We’re also campaigning to make education available for all, especially girls, by improving the sanitation at schools. Just because a girl has her period doesn’t mean she can’t attend school. But if there aren’t adequate sanitation facilities, that often leads to girls staying home entirely. This restricts a woman’s income opportunities, which suppresses the overall economy.
These are just a few of the areas that leaders need to focus on to help make sure India is doing its part in achieving the UN Sustainable Development Goals by 2030. To make this a reality, Global Citizen mapped out concrete ways that Global Citizens helped push forward this agenda — they signed petitions, set tweets, and called world leaders to ask them to support these efforts.
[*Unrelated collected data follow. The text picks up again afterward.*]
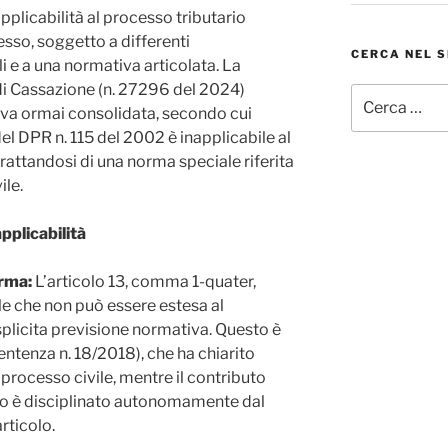
applicabilità al processo tributario
so, soggetto a differenti
CERCA NEL S
i e a una normativa articolata. La
di Cassazione (n. 27296 del 2024)
Cerca:
iva ormai consolidata, secondo cui
el DPR n. 115 del 2002 è inapplicabile al
trattandosi di una norma speciale riferita
ile.
pplicabilità
orma:
L’articolo 13, comma 1-quater,
le che non può essere estesa al
splicita previsione normativa. Questo è
entenza n. 18/2018), che ha chiarito
 processo civile, mentre il contributo
rio è disciplinato autonomamente dal
rticolo.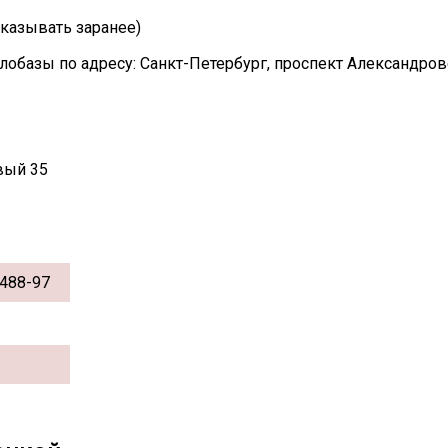
казывать заранее)
лобазы по адресу: Санкт-Петербург, проспект Александро
вый 35
488-97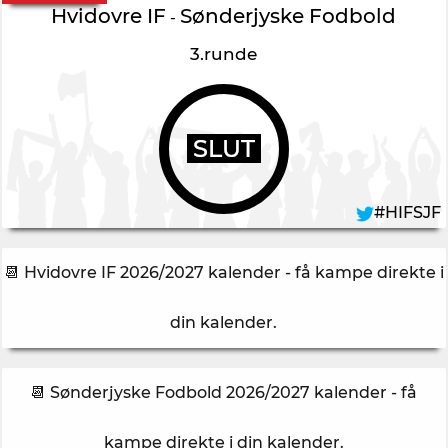
Hvidovre IF
Sønderjyske Fodbold
-
3.runde
SLUT
#HIFSJF
📆 Hvidovre IF 2026/2027 kalender - få kampe direkte i
din kalender
.
📆 Sønderjyske Fodbold 2026/2027 kalender - få
kampe direkte i din kalender
.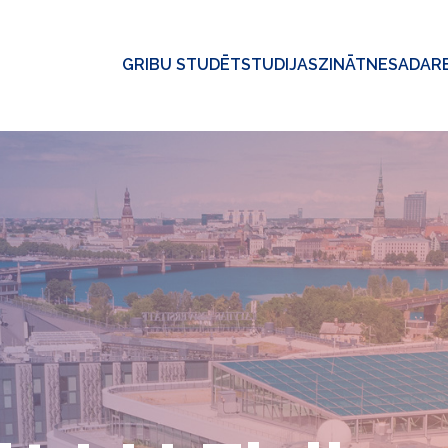
GRIBU STUDĒT
STUDIJAS
ZINĀTNE
SADAR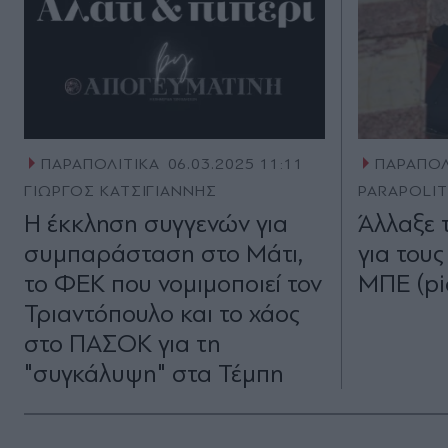
ΠΑΡΑΠΟΛΙΤΙΚΑ
06.03.2025 11:11
ΠΑΡΑΠΟΛ
ΓΙΩΡΓΟΣ ΚΑΤΣΙΓΙΑΝΝΗΣ
PARAPOLI
Η έκκληση συγγενών για
Άλλαξε 
συµπαράσταση στο Μάτι,
για τους
το ΦΕΚ που νομιμοποιεί τον
ΜΠΕ (pi
Τριαντόπουλο και το χάος
στο ΠΑΣΟΚ για τη
"συγκάλυψη" στα Τέμπη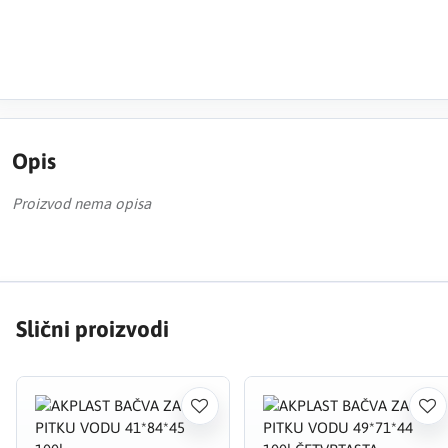
Opis
Proizvod nema opisa
Slični proizvodi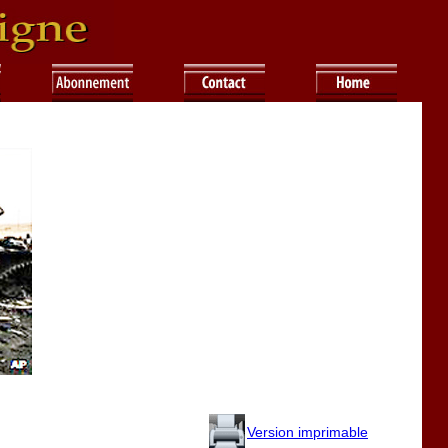
Version imprimable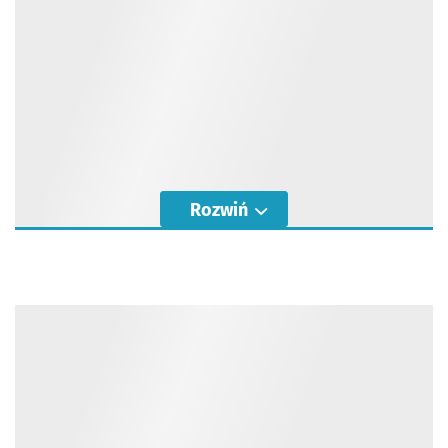
Rozwiń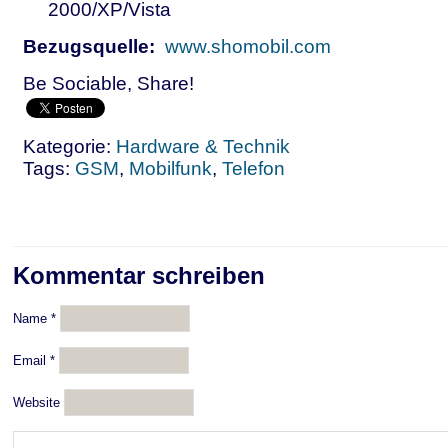
2000/XP/Vista
Bezugsquelle:
www.shomobil.com
Be Sociable, Share!
Kategorie:
Hardware & Technik
Tags:
GSM
,
Mobilfunk
,
Telefon
Kommentar schreiben
Name
*
Email
*
Website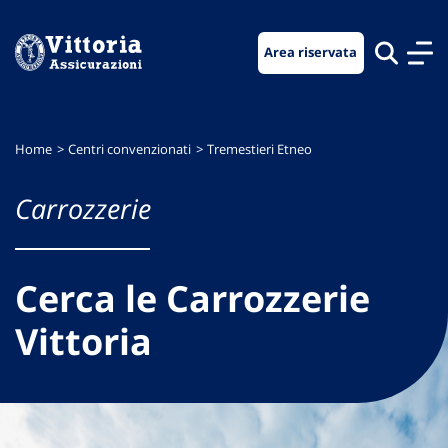
Vai
Vai
Vai
al
al
al
Area riservata
menu
contenuto
footer
di
principale
navigazione
Home
Centri convenzionati
Tremestieri Etneo
Carrozzerie
Cerca le Carrozzerie
Vittoria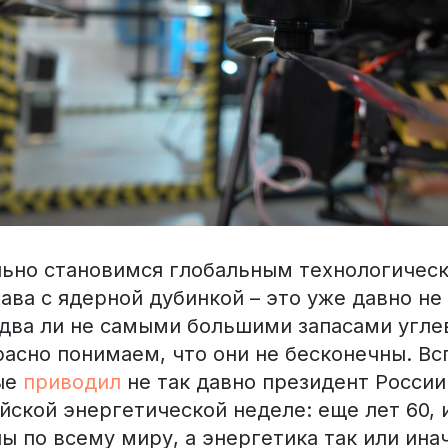
ьно становимся глобальным технологичес
ва с ядерной дубинкой – это уже давно не 
два ли не самыми большими запасами угле
расно понимаем, что они не бесконечны. В
ые
приводил
не так давно президент Росси
йской энергетической неделе: еще лет 60, 
ы по всему миру, а энергетика так или инач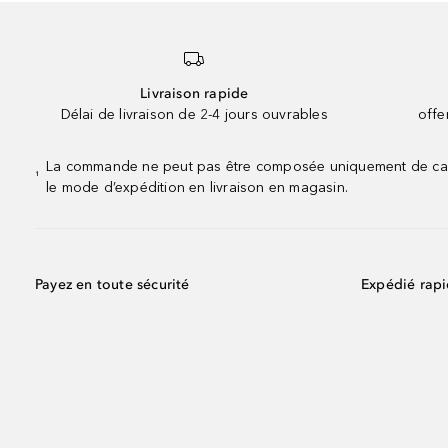
Livraison rapide
Délai de livraison de 2-4 jours ouvrables
offe
La commande ne peut pas être composée uniquement de calend
¹
le mode d’expédition en livraison en magasin.
Payez en toute sécurité
Expédié rap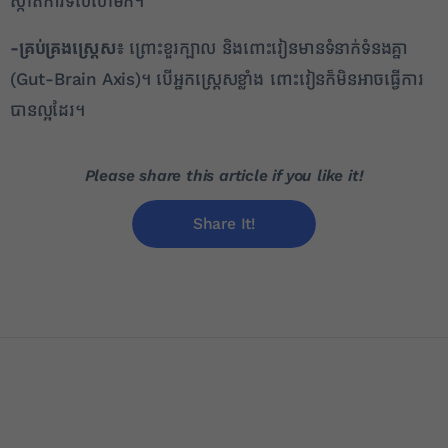
ស្កាត់ការទល់លាមក។
-គ្រប់គ្រងស្ត្រេស៖
ព្រោះខួរក្បាល និងពោះវៀនមានទំនាក់ទំនងគ្នា
(Gut-Brain Axis)។ បើអ្នកស្ត្រេសខ្លាំង ពោះវៀនក៏មិនអាចធ្វើការ
បានល្អដែរ។
Please share this article if you like it!
Share It!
Once Global Citizens took enough actions, they were entered into a drawing to get free tickets for the festival. The crowd on Saturday will be full of people who took action to help the world’s most vulnerable get access to cleaner water, better sanitation facilities, better education, and more.
This week, we’ll keep Global Citizens everywhere updated on how India is working hard to improve water and sanitation, girls and education, and the environment.
And on Saturday, stay tuned to our Twitter account for live updates from the festival itself, and look for video clips from the show and a story recapping all the events on Sunday.
And remember, Saturday’s festival is just the beginning — Global Citizens will continue to check the progress of leaders in India and around the world to make help end extreme poverty by 2030.